Mackey’s Chocolate Cake

A lot of people have taken credit for making a cook of me—both parents and our housekeeper, to name three—but if I had to choose an influence to credit (not that I’m about to; it’s too much fun watching everyone argue about it), I would credit one who never gave me a cooking lesson in my life:  my great-grandmother.

Her real name was Octavia Haygood McArthur, but she decided when I was born that there were too many ‘grandmothers’ in the family (there were three), so she announced that she was going to be called Mackey, and Mackey she always was thereafter.

Mackey never went in for exotic cooking; a fried chicken with yellow squash and greens was a typical example of her everyday cuisine.  Her genius lay in being able to take common dishes and cook them well, using spices judiciously and cooking by eye and by taste until it was “right”—one of those infuriatingly vague instructions often given by cooks who do their cooking by eye.  Infuriatingly vague, that is, until you watch a cook skilled in the technique.  At that point, the realization dawns that such instructions (and there’s a million of them; some of my favorites are “a good bit,” “a tad,” “some,” “a good handful,” “a right smart,” and “not as much as what you got” of something else) are born of years of experience and occasional disasters, until the cook learns when a dish looks right, tastes right, and is right.

That was the sort of cooking Mackey did, and it turned out delicious meals for years.  The problem comes when you try to translate these receipts into terms that a cook raised on measuring cups and exact quantities can understand.

Many of those faded ingredient lists (and a lot of these receipts aren’t much more) are hopeless, but a few have survived because they were just too good to let go.  The one I have kept is her chocolate cake.  It’s a wonderful, rich cake, guaranteed to ruin diets and bring back memories of Sunday dinner after church, with all the heavy dishes that implied.  I do this cake mighty rarely; it gets saved for family reunions and such like important occasions.

MACKEY’S CHOCOLATE CAKE

1 c. shortening1 c. milk
2 c. sugar2 c. flour
¾ c. cocoa1 tsp. baking soda
4 beaten eggs1 Tbsp. water
    
ICING
2½ c. sugar2 heaping Tbsp. cocoa
1¼ c. milk2½ Tbsp. melted butter (yes, I mean butter)
1 c. pecan pieces, broken up by hand 


Cream together the shortening and sugar, and add the cocoa.  In a separate bowl, beat the eggs well and add to the cocoa mixture.  Add the milk and flour alternately and gradually.  Dissolve the baking soda in the water and add to the mixture.  Beat all ingredients well.  Line two lightly greased nine-inch layer cake pans with a layer of brown paper (I use the backs of grocery bags cut to fit).  Pour batter into the pans evenly and equally, and bake in a 350° F. oven until the cake leaves the edges of the pans and springs back when touched lightly.  If you’re not quite sure, stick a toothpick into the center of the layers.  If the pick comes out clean, the cake is done.  Remove the pans from the oven and invert them on a wire rack to cool.

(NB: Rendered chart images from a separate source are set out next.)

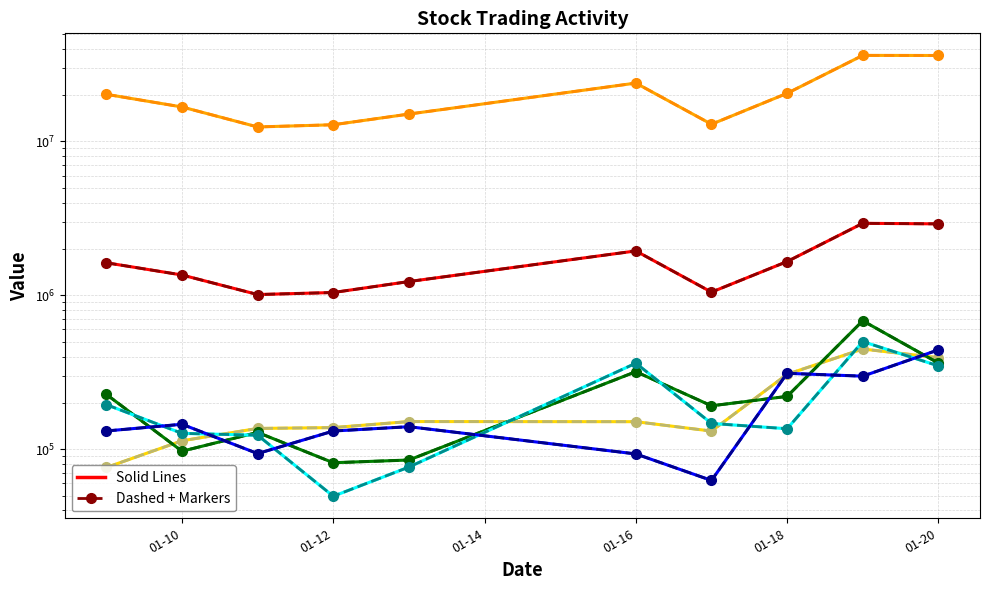

What is the difference between the volume values at 01-20 and 01-16?

969870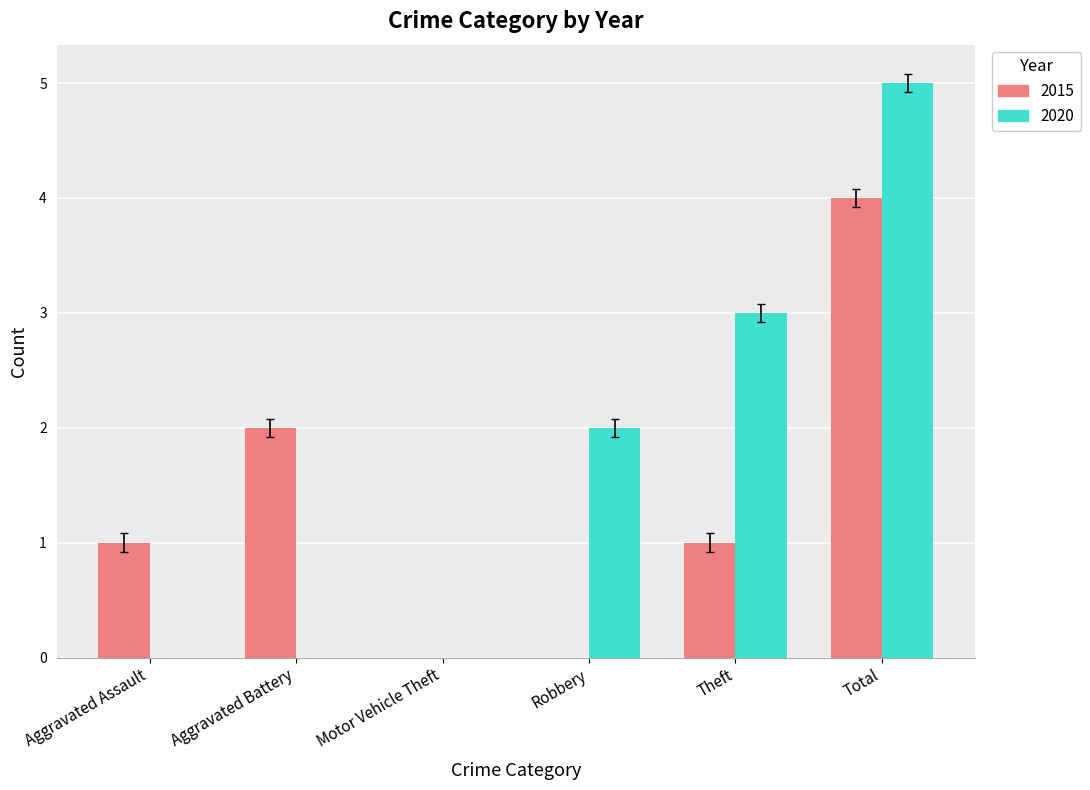

Is the value of 2020 at Theft greater than the value of 2015 at Aggravated Assault?

Yes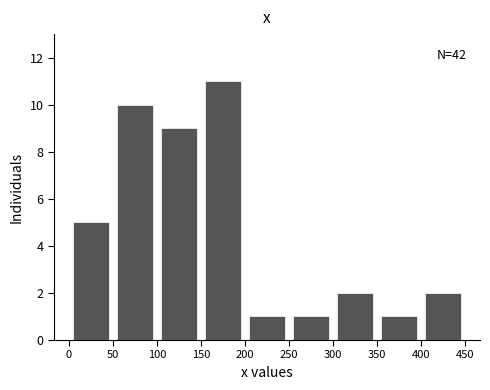

Over which range of the x-axis is the bar tallest?

150 to 200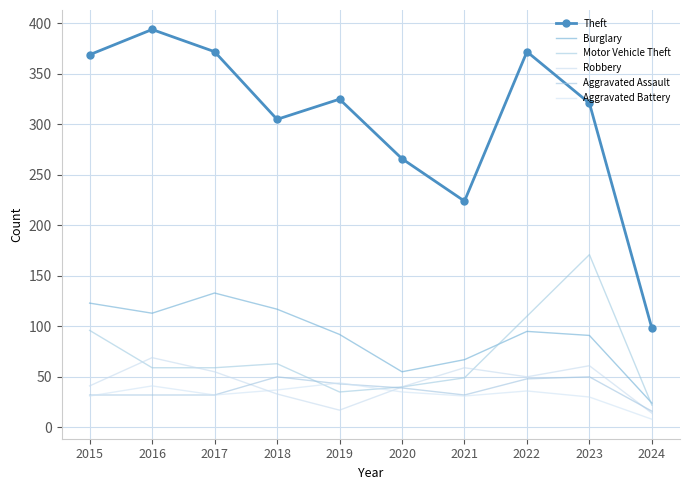

At 2019, list the series in order from largest to smallest.

Theft, Burglary, Aggravated Battery, Aggravated Assault, Motor Vehicle Theft, Robbery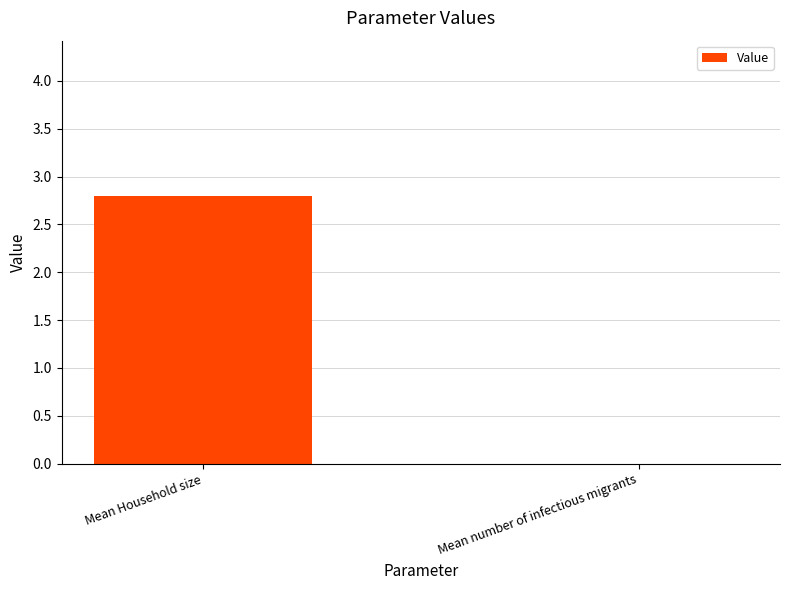

What is the sum of the values at Mean Household size and Mean number of infectious migrants?

2.8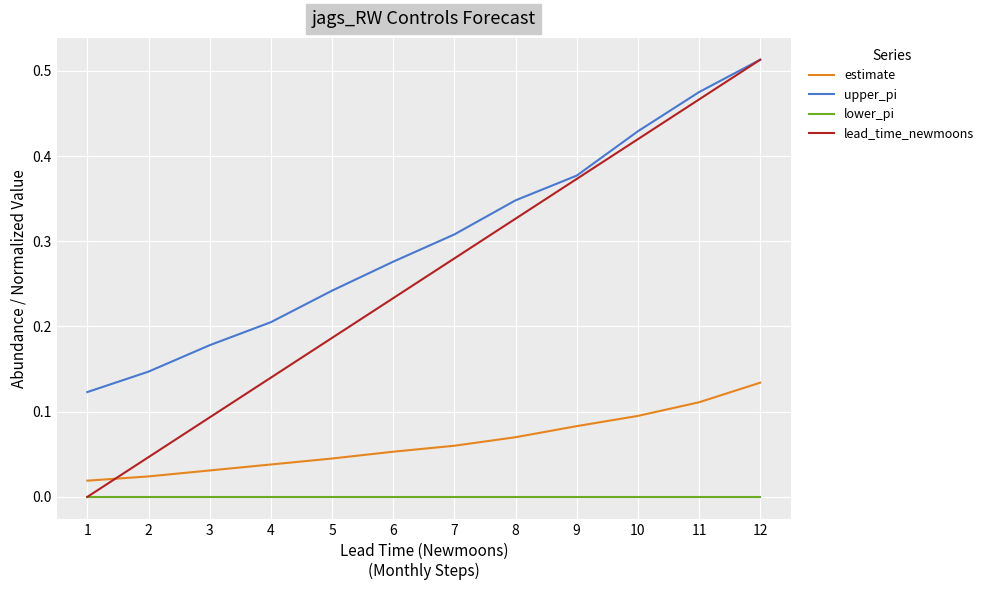

What are all the series names shown in the legend?

estimate, upper_pi, lower_pi, lead_time_newmoons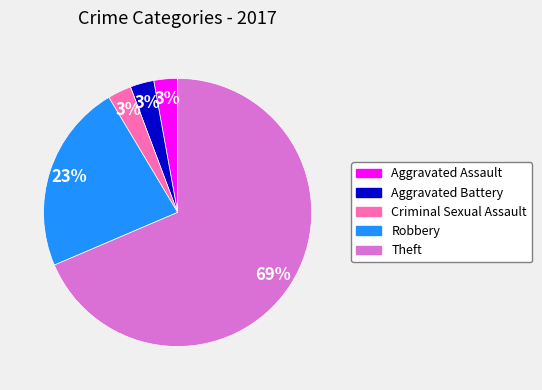

What is the largest slice in the pie chart?

Theft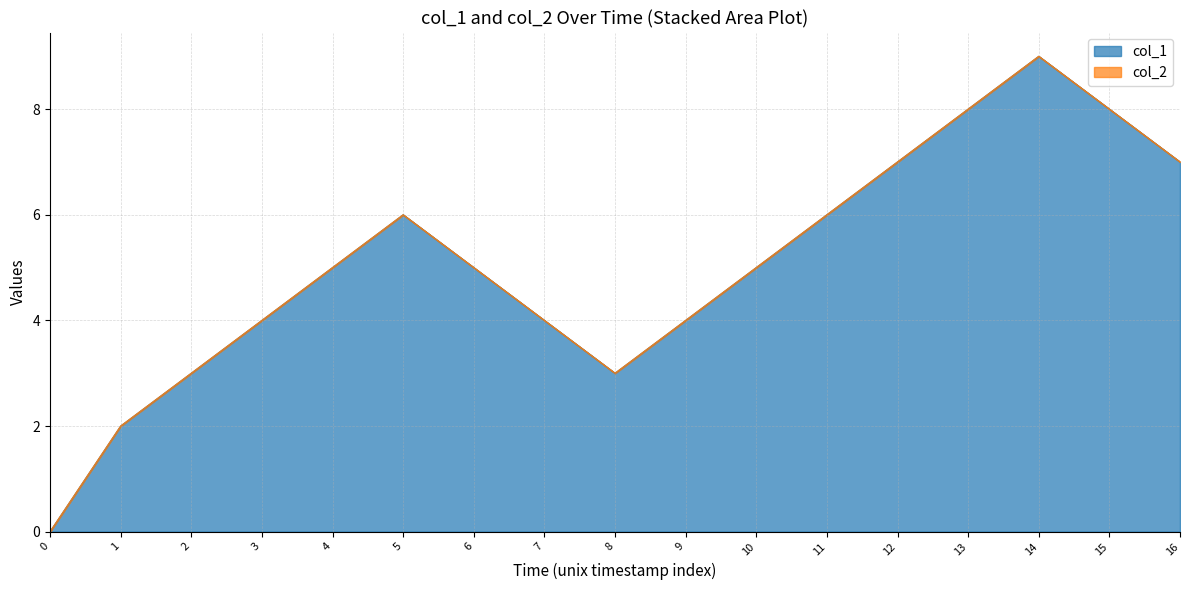

What is the sum of all values?

86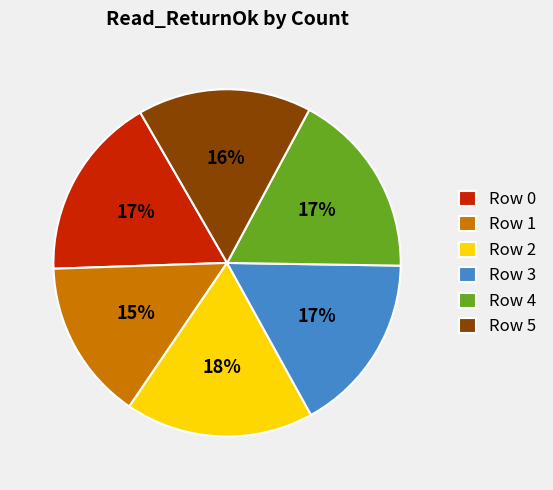

What is the ratio of the value at Row 2 to the value at Row 5?

1.1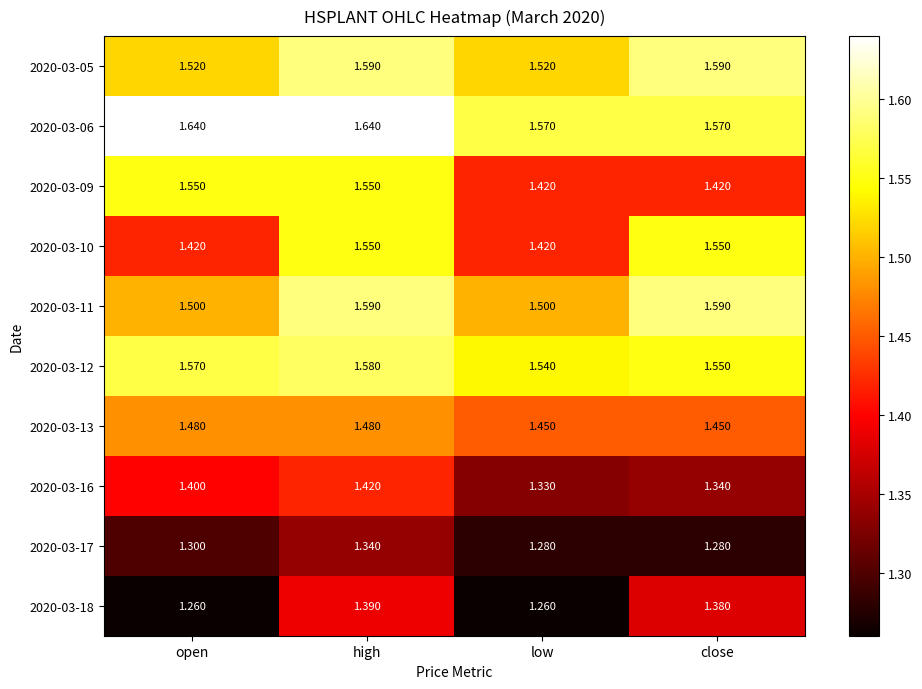

Rank the categories by 2020-03-12 value from highest to lowest.

high, open, close, low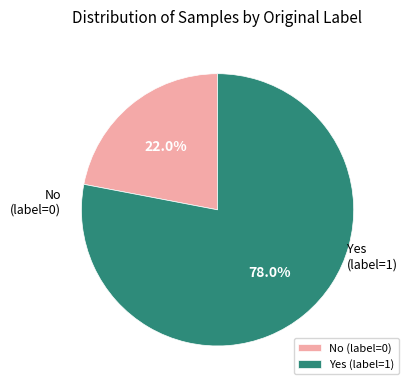

Is the sum of Yes (label=1) and No (label=0) greater than half?

Yes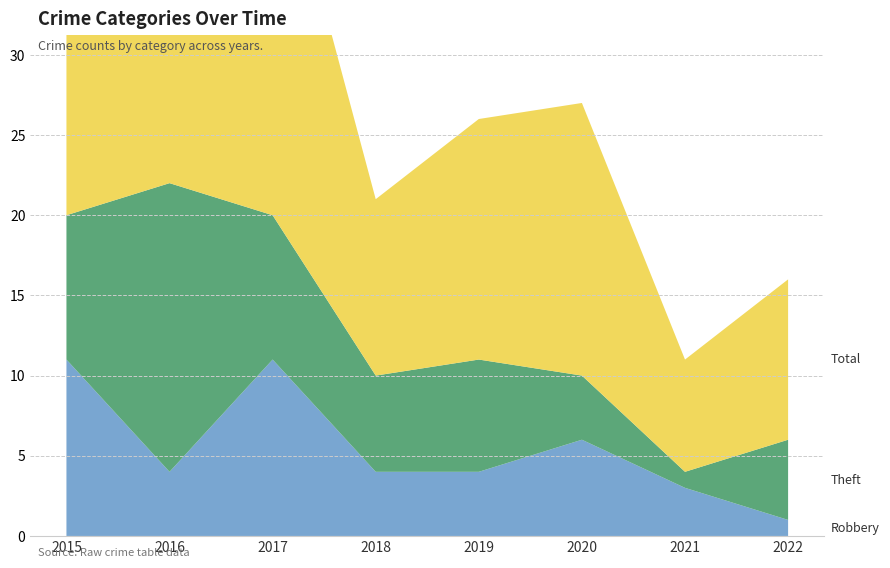

Reading left to right, what are all the values shown in this chart?

Robbery: 2015=11	2016=4	2017=11	2018=4	2019=4	2020=6	2021=3	2022=1
Theft: 2015=9	2016=18	2017=9	2018=6	2019=7	2020=4	2021=1	2022=5
Total: 2015=23	2016=23	2017=25	2018=11	2019=15	2020=17	2021=7	2022=10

For the icing:  Break up the pecan pieces.  This must be done by hand; if you use a grinder of any kind, you get bugbites and not pieces of pecan.  Mix the cocoa and sugar; add the milk.  Add the melted butter, and cook until the mixture reaches the soft ball stage (234° to 240° F. on your candy thermometer).  Remove the pan from the heat and beat the mixture until it thickens and begins to wrinkle at the edges.  Add the pecan pieces, and beat it a bit more.  Keep in mind that this is basically a chocolate fudge recipe.  It must be cooked down some to keep it from running when applied to the cake, but don’t cook it too much, or it will crystallize and be impossible to spread without tearing the cake surface.  Let the icing cool completely to room temperature.

To ice the cake:  Carefully remove the cake layers from the pans.  Place one layer, top side up, on a plate of sufficient size to contain the cake successfully (it’s no end of trouble if you haven’t got it caged and it tries to run away).  Ice the layer over its top and sides completely, filling in the undercut produced by the pan to produce a straight side; then carefully transfer the second layer, top side up, to the top of the first.  Repeat the icing process.  If the cake was completely cool and the icing almost so, when you started, you should now have a successfully iced cake.

  

This sounds a sight more difficult than it is; the recipe is exacting but not temperamental, save the icing if you don’t cook it the right amount.  Even if the icing gets cooked too much and crystallizes on you, it can still be used by working it by hand into shape and using it to fill the undercut of the layers.  Or if you like, make fudge with that batch and try another batch of icing.  Or take a piece of fudge in one hand and a piece of uniced cake in the other, and take alternating bites from each.  It’s just as good that way too.